Hacker News new | ask | show | jobs
by quotemstr 1830 days ago
Why would you want to bypass the filesystem by talking to the block device directly? Doesn't O_DIRECT on a preallocated regular file accomplish the same thing with less management complexity and special OS permissions? Granted, the file extents might be fragmented a bit, but that can be fixed.
2 comments

A "regular file" might reside in multiple locations on disk for redundancy, or might have a checksum that needs to be maintained alongside it for integrity. Or, as you say, its contents might not reside in contiguous sectors - or you might be writing to a hole in a sparse file. There's a lot of "magic" that could go on behind the scenes when operating on "regular files", depending on what filesystem you're using with what options. Directly operating on the block device makes it easier to reason about the performance guarantees, since your reads and writes map more cleanly to the underlying SCSI/ATA/NVME commands issued.
If you understand your workload and the hardware well enough to understand how doing direct I/O on a file will help - then you’re going to generally do better against a direct block device because there are fewer intermediate layers doing the wrong optimizations or otherwise messing you up. From a pure performance perspective anyway. Extents are one part of the issue, flushes to disk (and how/when they happen), caching, etc.
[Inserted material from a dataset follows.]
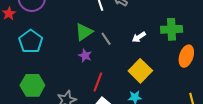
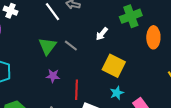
purple star: (85, 56) -> (53, 76), moved

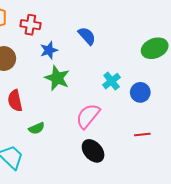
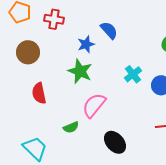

Doesn’t mean it isn’t easier to deal with as a file from an administration perspective (and you can do snapshots, or whatever!), but Lvm can do that too for a block device, and many other things.
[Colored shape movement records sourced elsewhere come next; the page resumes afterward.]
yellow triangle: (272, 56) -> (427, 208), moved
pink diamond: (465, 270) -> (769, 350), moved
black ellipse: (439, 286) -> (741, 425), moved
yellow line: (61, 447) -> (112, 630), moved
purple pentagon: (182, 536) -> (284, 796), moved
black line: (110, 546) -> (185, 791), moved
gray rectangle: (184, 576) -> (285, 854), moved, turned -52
With O_DIRECT though you're opting out of the filesystem's caching (well, VFS's), forced flushes, and most FS level optimizations, so I'd expect it to perform on par with direct partition access.

Do you have numbers showing an advantage of going directly to the block device? Personally, I'd consider the management advantages of a filesystem compelling absent specific performance numbers showing the benefit of direct partition access.
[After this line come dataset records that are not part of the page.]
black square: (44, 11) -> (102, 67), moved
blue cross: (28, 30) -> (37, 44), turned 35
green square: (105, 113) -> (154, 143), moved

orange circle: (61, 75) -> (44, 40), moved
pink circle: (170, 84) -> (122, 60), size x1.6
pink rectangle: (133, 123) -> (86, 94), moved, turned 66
You do when it does that/respects it which isn’t always. The point is that you have more layers. If you’re trying to be as direct as possible, more layers is unhelpful.

Since you get most of the same advantages management wise with lvm while using the block interface (including snapshots, resizing, and all the other management goodies), you’re not exactly getting much extra functionality either.

Your concerns are all theoretical and the management disadvantages of direct partition access are real with or without LVM (which itself is exactly the sort of middle layer you claim to be worried about.)

Do you have numbers or not?

Ah, but now you’re moving the goalposts it seems?

Since most of what we’re talking about is unnecessary complexity for no real gain, what concrete metric do you think would be useful exactly? I just pointed out that you can get the same management advantages without it (say for a dev environment or rollbacks or whatever). And you get a simpler, cleaner story without extra layers if you don’t want to use lvm (such as in production), which you can’t get from O_DIRECT.

I also have this thread from Linus calling O_DIRECT brain damaged and to never use it. [https://lkml.org/lkml/2007/1/10/233]

The problem is some of the alternatives seem to be suggested by way of "if we had any support for this it would be better than O_DIRECT". So don't use O_DIRECT, use the alternative which doesn't exist, is still too slow, only covers parts of what you need, etc. .
I respect Linus, but he has a problem where he never ever backtracks and admits he was wrong about something. Take C++ for example.